So, Im sitting here reading all these threads and came across one that got me thinking. I must say that I have been very lucky the past few years.
I was a single mom of 2, then I met my husband. Now I am a mom of 4. I have been blessed. I gained 2 beautiful boys and didnt have to give birth to them.
Our youngest, My step son (He calls me mom, I am the world in his eyes), Will be comeing home on Friday from a Pediatric Neurodevelopmental Center after 3 1/2 months away.
When he went there he was out of control. He actually stabbed me....Twice. We have had many home visits with him since hes been gone and I cant believe this same beautiful fun loving cuddly little boy is the same child who months ago stabbed me (It wasnt just a minor flesh would either). I am optimistic that the new medicine will keep his Psychosis, BiPolar and Schitzophrenia at bay. If it doesnt though, We have a back up plan and are well prepared. But Ive been praying with all my might that this baby can lead as normal of a life as possible from here on out.
If love fixed things, Hed be good as gold. I may just be the "step monster" (according to my 10 year old step son yesterday when he got in trouble for shooting his other 10 year old brother with a BB gun) but I love those boys with all I have and all I am. They know it too.

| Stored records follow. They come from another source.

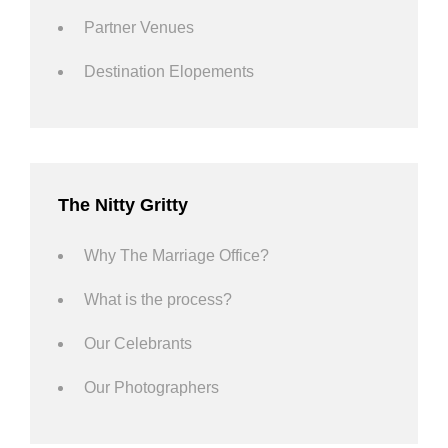
Partner Venues
Destination Elopements
The Nitty Gritty
Why The Marriage Office?
What is the process?
Our Celebrants
Our Photographers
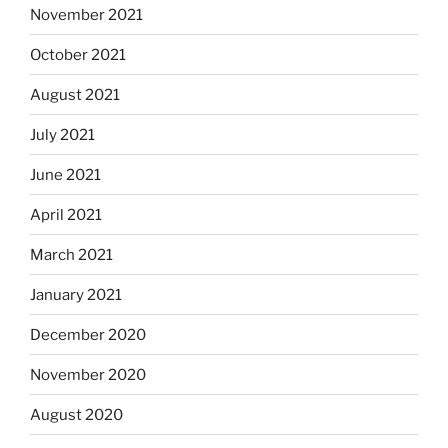
November 2021
October 2021
August 2021
July 2021
June 2021
April 2021
March 2021
January 2021
December 2020
November 2020
August 2020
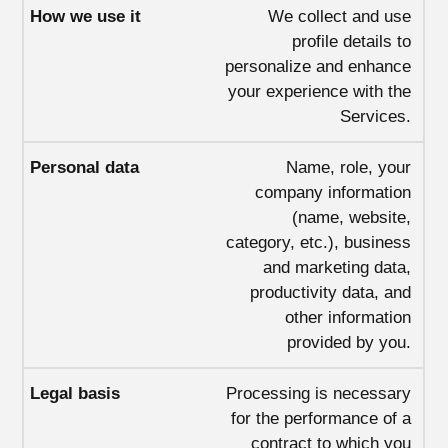
We collect and use
profile details to
personalize and enhance
your experience with the
Services.
Name, role, your
company information
(name, website,
category, etc.), business
and marketing data,
productivity data, and
other information
provided by you.
Processing is necessary
for the performance of a
contract to which you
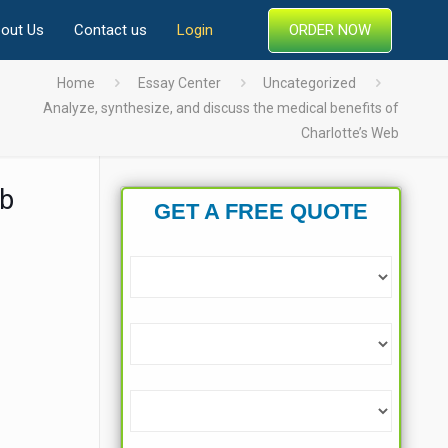
ORDER NOW
out Us
Contact us
Login
Home
Essay Center
Uncategorized
Analyze, synthesize, and discuss the medical benefits of
Charlotte’s Web
eb
GET A FREE QUOTE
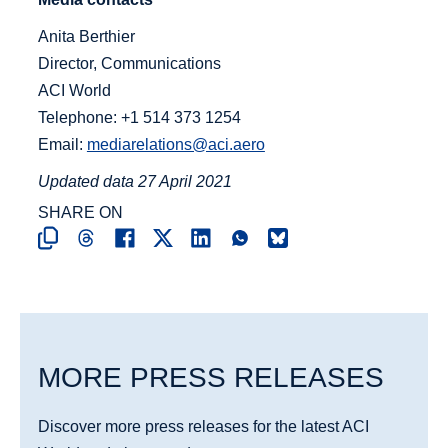
Anita Berthier
Director, Communications
ACI World
Telephone: +1 514 373 1254
Email:
mediarelations@aci.aero
Updated data 27 April 2021
SHARE ON
MORE PRESS RELEASES
Discover more press releases for the latest ACI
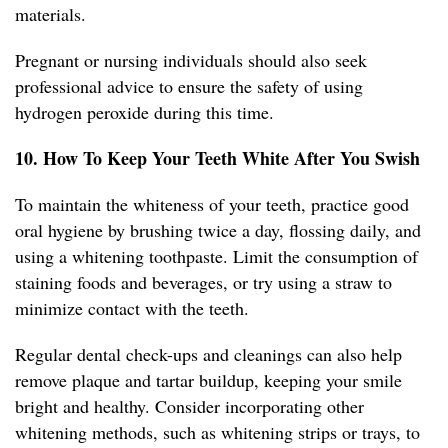
materials.
Pregnant or nursing individuals should also seek
professional advice to ensure the safety of using
hydrogen peroxide during this time.
10. How To Keep Your Teeth White After You Swish
To maintain the whiteness of your teeth, practice good
oral hygiene by brushing twice a day, flossing daily, and
using a whitening toothpaste. Limit the consumption of
staining foods and beverages, or try using a straw to
minimize contact with the teeth.
Regular dental check-ups and cleanings can also help
remove plaque and tartar buildup, keeping your smile
bright and healthy. Consider incorporating other
whitening methods, such as whitening strips or trays, to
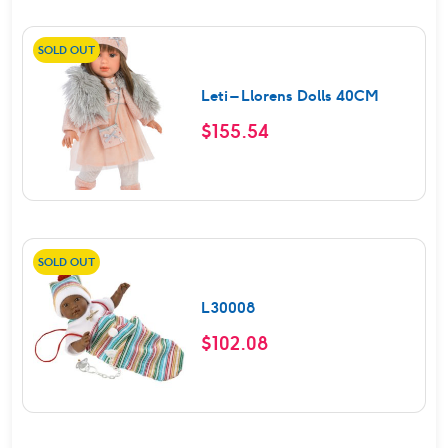
SOLD OUT
Leti – Llorens Dolls 40CM
$
155.54
SOLD OUT
L30008
$
102.08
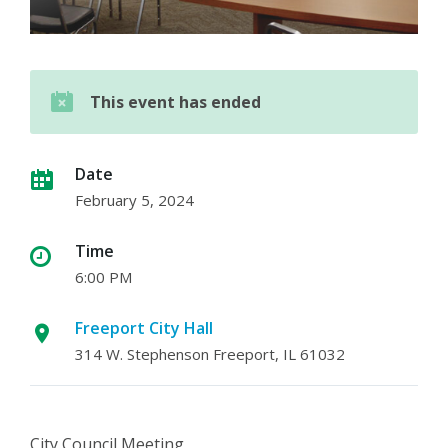
This event has ended
Date
February 5, 2024
Time
6:00 PM
Freeport City Hall
314 W. Stephenson Freeport, IL 61032
City Council Meeting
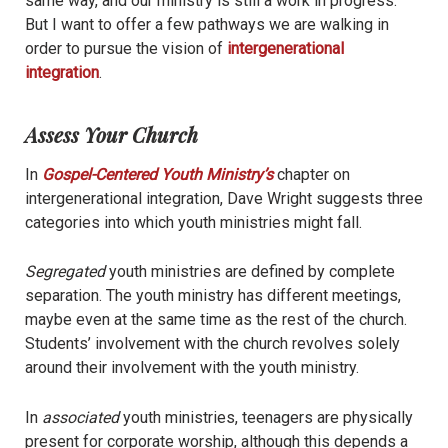
same way, and our ministry is still a work in progress.
But I want to offer a few pathways we are walking in
order to pursue the vision of
intergenerational
integration
.
Assess Your Church
In
Gospel-Centered Youth Ministry’s
chapter on
intergenerational integration, Dave Wright suggests three
categories into which youth ministries might fall.
Segregated
youth ministries are defined by complete
separation. The youth ministry has different meetings,
maybe even at the same time as the rest of the church.
Students’ involvement with the church revolves solely
around their involvement with the youth ministry.
In
associated
youth ministries, teenagers are physically
present for corporate worship, although this depends a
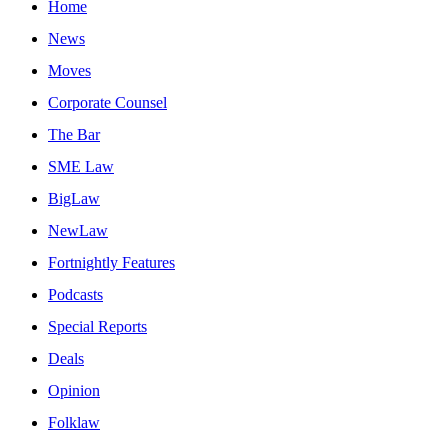
Home
News
Moves
Corporate Counsel
The Bar
SME Law
BigLaw
NewLaw
Fortnightly Features
Podcasts
Special Reports
Deals
Opinion
Folklaw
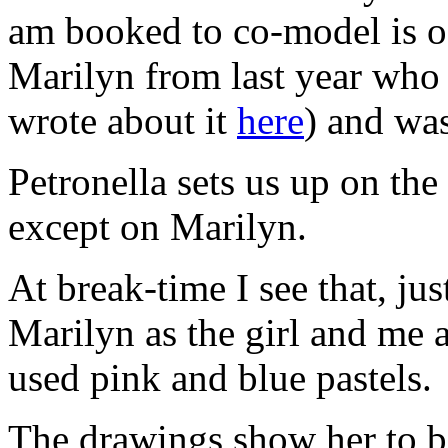
am booked to co-model is off
Marilyn from last year who 
wrote about it
here
) and was
Petronella sets us up on the
except on Marilyn.
At break-time I see that, jus
Marilyn as the girl and me 
used pink and blue pastels.
The drawings show her to be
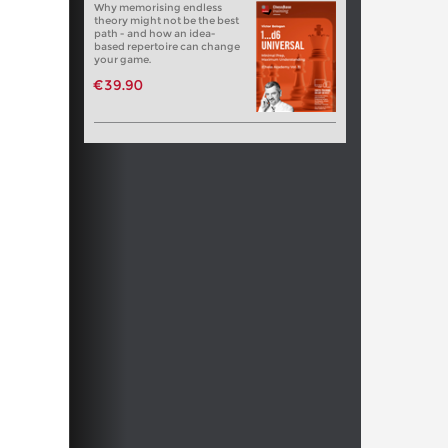
Why memorising endless
theory might not be the best
path - and how an idea-
based repertoire can change
your game.
€39.90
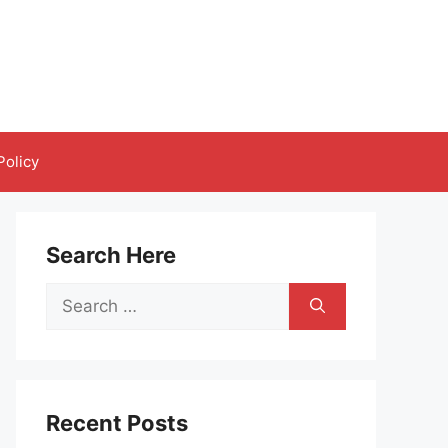
Policy
Search Here
Search
for:
Recent Posts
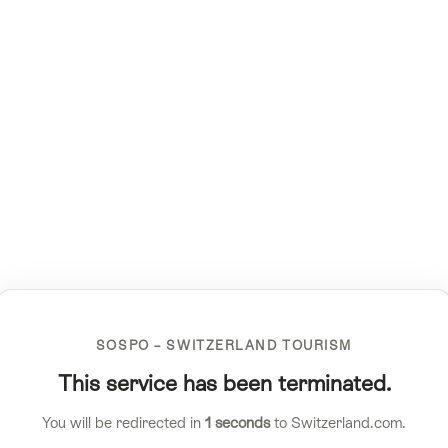
SOSPO – SWITZERLAND TOURISM
This service has been terminated.
You will be redirected in
1
seconds
to Switzerland.com.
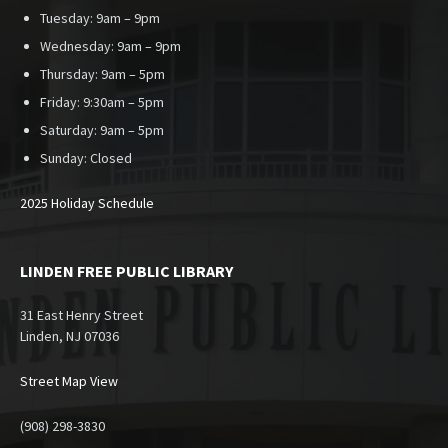
Tuesday: 9am – 9pm
Wednesday: 9am – 9pm
Thursday: 9am – 5pm
Friday: 9:30am – 5pm
Saturday: 9am – 5pm
Sunday:
Closed
2025 Holiday Schedule
LINDEN FREE PUBLIC LIBRARY
31 East Henry Street
Linden, NJ 07036
Street Map View
(908) 298-3830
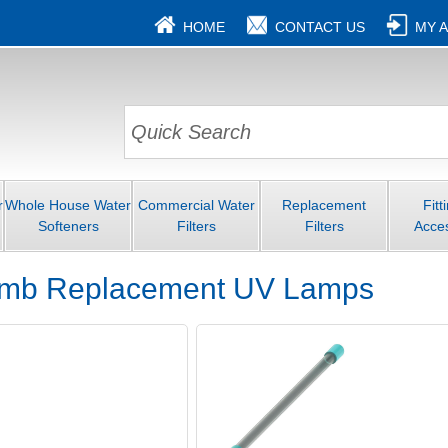
HOME
CONTACT US
MY 
r
Whole House Water
Commercial Water
Replacement
Fitt
Softeners
Filters
Filters
Acce
omb Replacement UV Lamps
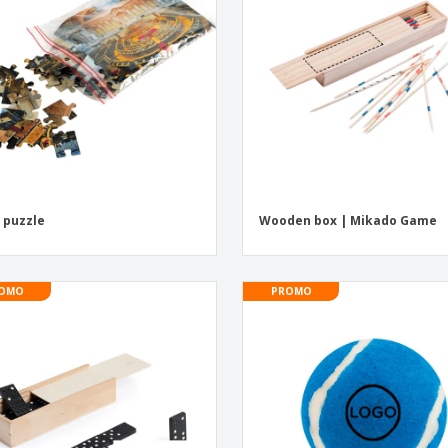
Eco-friendly
Exhibitors
Shi
Notebooks
Posters
Pers
Suitcases & Backpacks
Eco-
Boo
Cat
 puzzle
Wooden box | Mikado Game
OMO
PROMO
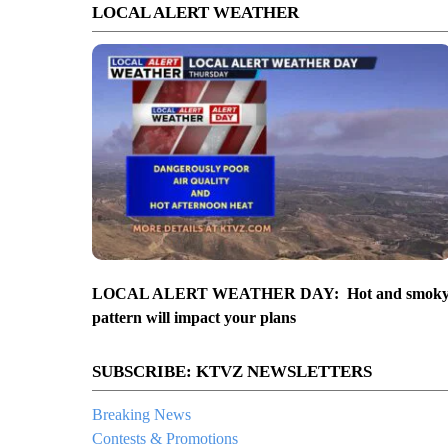
LOCAL ALERT WEATHER
LOCAL ALERT WEATHER DAY: Hot and smok
pattern will impact your plans
SUBSCRIBE: KTVZ NEWSLETTERS
Breaking News
Contests & Promotions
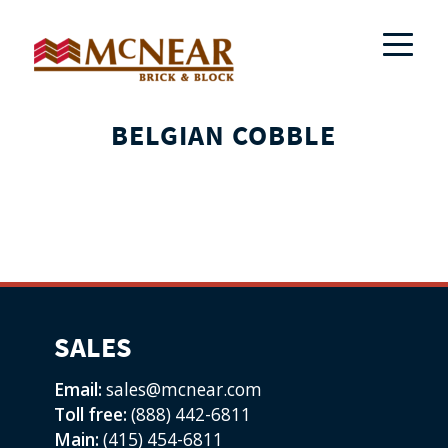
BELGIAN COBBLE
SALES
Email:
sales@mcnear.com
Toll free:
(888) 442-6811
Main:
(415) 454-6811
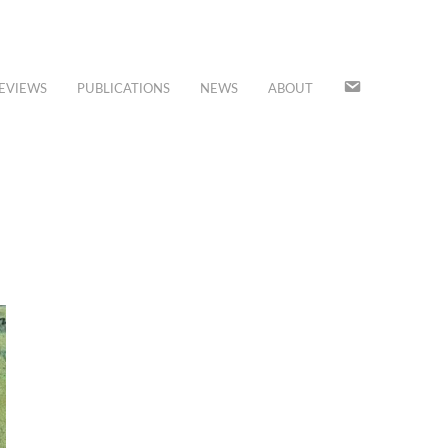
JOIN
EVIEWS
PUBLICATIONS
NEWS
ABOUT
OUR
MAILING
LIST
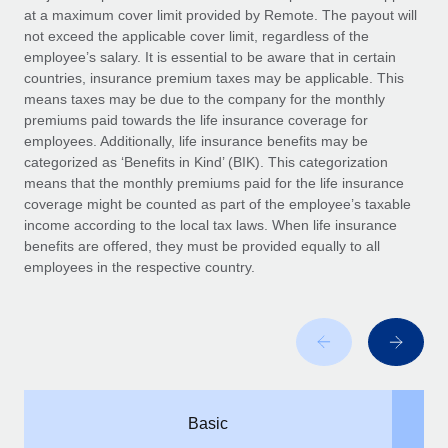
Benefits
at a maximum cover limit provided by Remote. The payout will
global employees right inside the platform they...
Work visas & permits
Manage employee benefits with ease
not exceed the applicable cover limit, regardless of the
Learn More
employee’s salary. It is essential to be aware that in certain
Changelog
countries, insurance premium taxes may be applicable. This
means taxes may be due to the company for the monthly
Explore the blog
premiums paid towards the life insurance coverage for
employees. Additionally, life insurance benefits may be
categorized as ‘Benefits in Kind’ (BIK). This categorization
BLOG POSTS
means that the monthly premiums paid for the life insurance
coverage might be counted as part of the employee’s taxable
Why owned entities are key to maintaining
income according to the local tax laws. When life insurance
EOR compliance
benefits are offered, they must be provided equally to all
As the global workforce continues to expand in response
employees in the respective country.
to the demands of today’s labor market, the...
Learn More
What a Workday global payroll implementation
actually looks like
Basic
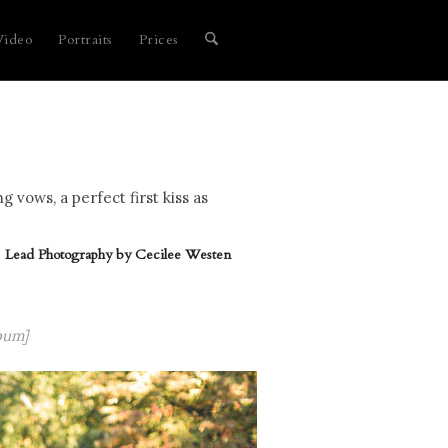
Video
Portraits
Prices
vows, a perfect first kiss as
Lead Photography by
Cecilee Westen
bum]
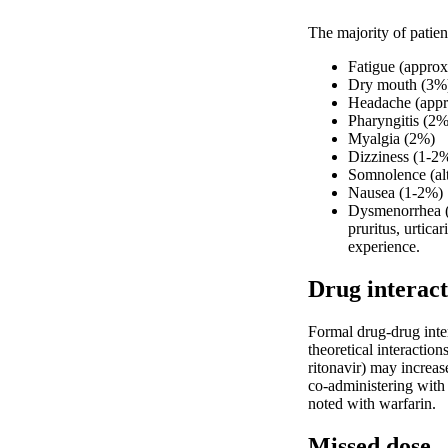
The majority of patien
Fatigue (appro
Dry mouth (3%
Headache (appr
Pharyngitis (2%
Myalgia (2%)
Dizziness (1-2
Somnolence (alth
Nausea (1-2%)
Dysmenorrhea (i
pruritus, urtica
experience.
Drug interact
Formal drug-drug inter
theoretical interactio
ritonavir) may increas
co-administering with o
noted with warfarin.
Missed dose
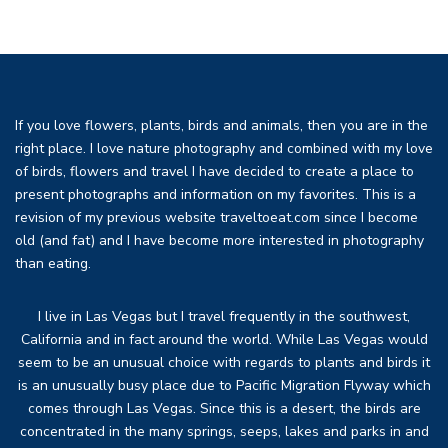
If you love flowers, plants, birds and animals, then you are in the
right place. I love nature photography and combined with my love
of birds, flowers and travel I have decided to create a place to
present photographs and information on my favorites. This is a
revision of my previous website traveltoeat.com since I become
old (and fat) and I have become more interested in photography
than eating.
I live in Las Vegas but I travel frequently in the southwest,
California and in fact around the world. While Las Vegas would
seem to be an unusual choice with regards to plants and birds it
is an unusually busy place due to Pacific Migration Flyway which
comes through Las Vegas. Since this is a desert, the birds are
concentrated in the many springs, seeps, lakes and parks in and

I am rather partial when it comes to Nathan though. This child didnt know what "i love you" meant when we first got custody of him, He didnt know how to lay on the couch and just snuggle up, or how to feed himself, or even how to hold someones hand, nor was he able to talk anything more then "baby" words or the grunt and point. It was all foriegn to him. Now, I just cant function right without hearing him say "I love you mommy", I talk to him every night on the phone and those 4 words just melt my heart. Hes been through so much, And I have busted my butt for a year and a half to get him functional, Hes busted his butt to help me help him. And he can finally function. I just pray we dont have any relapses, and that the meds keep the deamons at bay.
I wont ever be able to erase the horror he went through at the hands of his egg donar, But Ive made it my mission to make sure these boys grow up knowing how a mother is supposed to love and protect her children.
I just talked to Nathan on the phone, And he said "I love you mommy, Thank you for helping make the bad freinds go away" (With schitzophrenia, He had "friends" in his head telling him to do VERY bad things). And it just brought tears to my eyes. Ive had such guilt for putting him in the place he is at, And now, I know I did what I needed to do to protect and help my son.
I didnt provide the egg to create this little boy, But I have provided the love he needs to thrive. He is my son. And, Im pretty damn proud to be his mother.
His egg donar just emailed me while I was talking to Nathan, And told me that we are keeping her kids from her and that she wants to see them and we need to bring them to SC so she can see them. But she has 0 custody rights and there is a Order of Protection against her for the kids. She must have done lost her mind if she thinks I will allow her to see them.
Ok, Now I feel like a little crybaby. But venting really helped. Im going to go smelt some lead.